In circa un ventennio, migliaia i pazienti contagiati da AIDS ed epatite.
FedEmo: “la verità sta emergendo, avremo presto giustizia per i nostri cari”

Roma - Una nuova pagina è stata scritta nel Processo per la strage del cosiddetto 'sangue infetto', provocata tra gli anni ’70 e ’90 dalla messa in commercio di prodotti emoderivati non controllati. Iniziato oltre 20 anni fa a Trento, il processo è ora in corso a Napoli e il primo grado di giudizio dovrebbe concludersi nel 2018. Sono migliaia le persone con emofilia inconsapevolmente contagiate, in quegli anni, dai virus dell’AIDS e dell'epatite, trasmessi da farmaci emoderivati infetti. Moltissimi di loro persero la vita e molti di quelli sopravvissuti soffrono ancora oggi le pesanti conseguenze delle negligenze di allora.

Il 4 dicembre scorso, al tribunale di Napoli, si è tenuta un’udienza di grande rilevanza nel dibattito che vede imputati alcuni responsabili della sanità italiana di allora e di case farmaceutiche, e in cui la Federazione delle Associazioni Emofilici (FedEmo) si è costituita parte civile. Nel corso dell’udienza è stato infatti ascoltato Kelly Duda, giunto nel capoluogo partenopeo direttamente dagli Stati Uniti. Il giornalista e regista americano è autore di “Factor 8 – The Arkansas Prison Blood Scandal”, un docu-film del 2006, inedito nel nostro Paese. Ai magistrati, Kelly Duda ha raccontato quanto documentato durante la propria inchiesta sulla raccolta sangue avvenuta nelle carceri americane tra gli anni ‘60 e ’80 [condotta attraverso un lavoro di ricerca durato oltre 7 anni, N.d.R.]. Il tanto atteso testimone ha dichiarato come fossero già note, all’epoca dei fatti, le pessime condizioni di salute in cui versavano i donatori detenuti, e come il sangue da loro prelevato fosse oggetto di compravendita per la distribuzione di farmaci per la cura dell’emofilia.

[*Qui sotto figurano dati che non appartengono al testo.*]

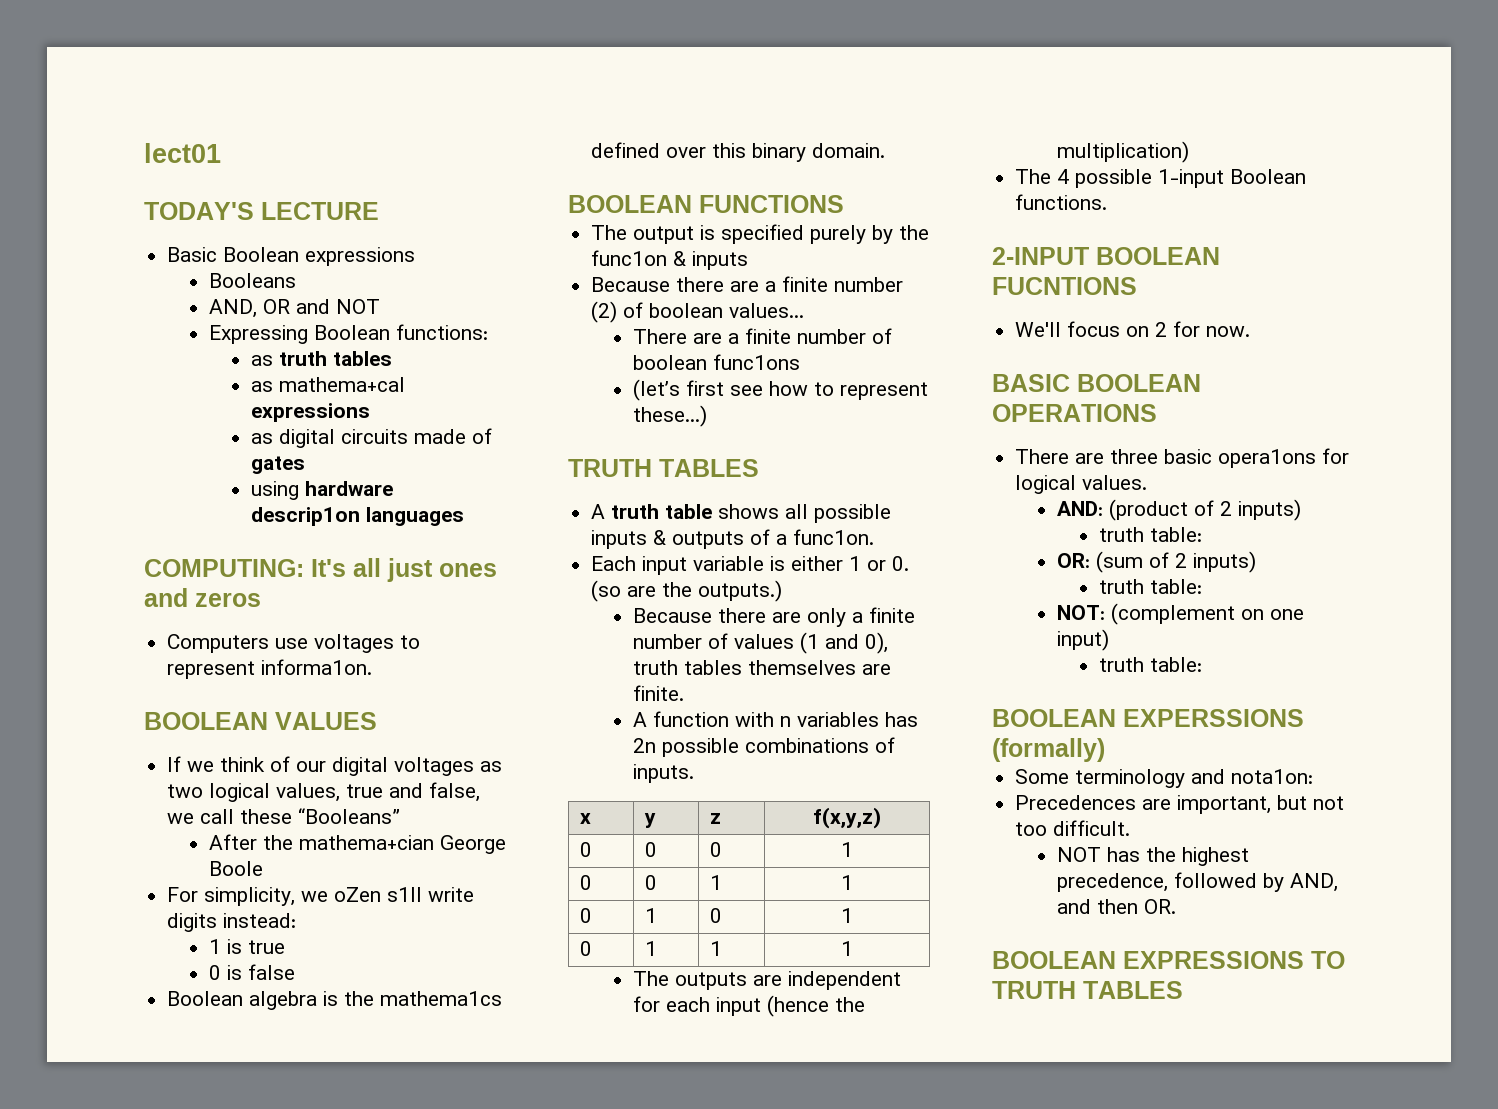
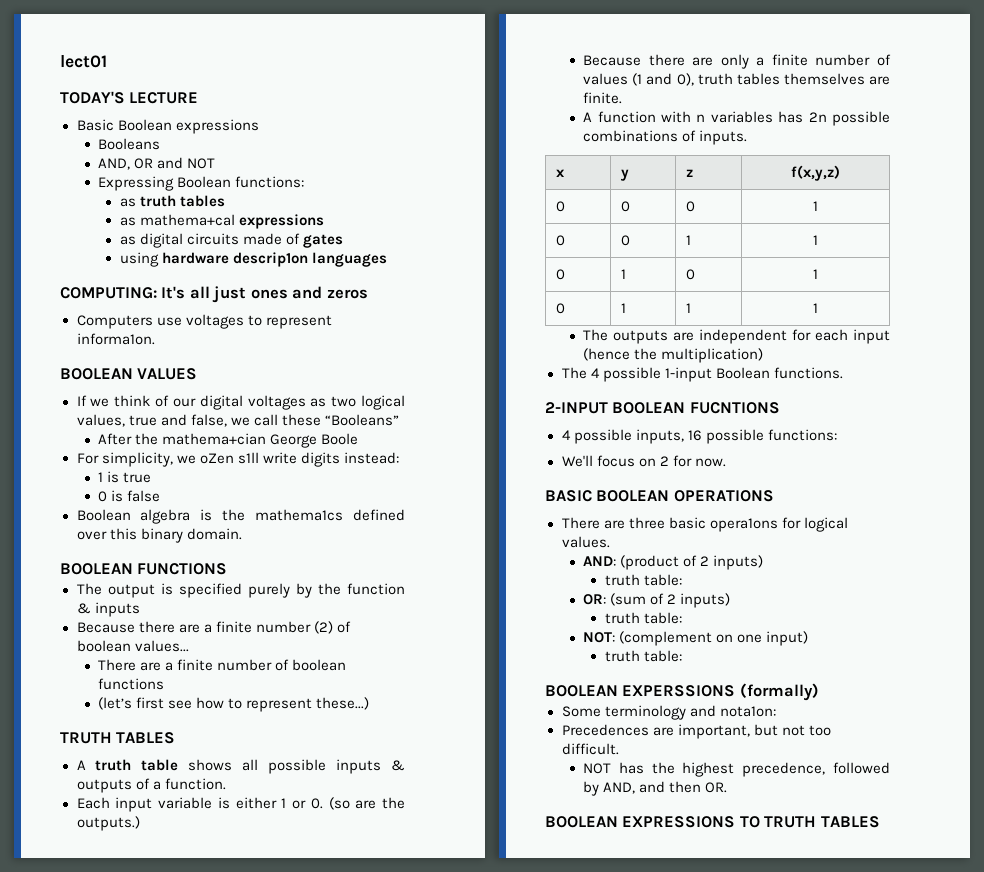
[591,250,668,266] func1on -> [347,583,406,595] function
[712,354,800,370] func1ons -> [98,678,165,690] functions
[793,529,875,545] func1on. -> [164,778,226,790] function.
(1137, 286) none -> [561,429,837,444] // 4 possible inputs, 16 possible functions:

Non è mai stata fatta chiarezza su questa tragica pagina della sanità italiana”, ha dichiarato l’avvocato Cristina Cassone, Presidente FedEmo. “Siamo ancora in piena attività processuale ma riteniamo che finalmente sia emersa quella verità che in tanti stiamo attendendo da troppo tempo: sono convinta che presto avremo giustizia per i nostri cari”.
“A Napoli - ha aggiunto Cassone - è tornata alla luce una parte importante della storia dell’emofilia. Una pagina triste, che molti, giustamente, non riescono e non vogliono dimenticare: mi riferisco a tutte quelle famiglie che hanno perso un parente a causa dei contagi da infusioni di sangue infetto e a tutti coloro che dovranno portare per tutta la vita su di sé le conseguenze di quelle colpevoli negligenze”.

“La strada per vedere la luce alla fine di questo tunnel è ancora lunga, ma finalmente, dopo molti anni, qualcosa si muove”, ha concluso il neo consigliere FedEmo Luigi Ambroso, presente all’udienza. “Il processo continuerà per udienze calendarizzate sino alla prossima primavera. Siamo perciò fiduciosi, perché abbiamo intravisto uno spiraglio che, speriamo presto, possa riportare serenità e giustizia alle famiglie di tutti i fratelli che abbiamo perso nel corso degli anni e che inconsapevolmente venivano contagiati proprio mentre cercavano solamente di curarsi dall’emofilia”.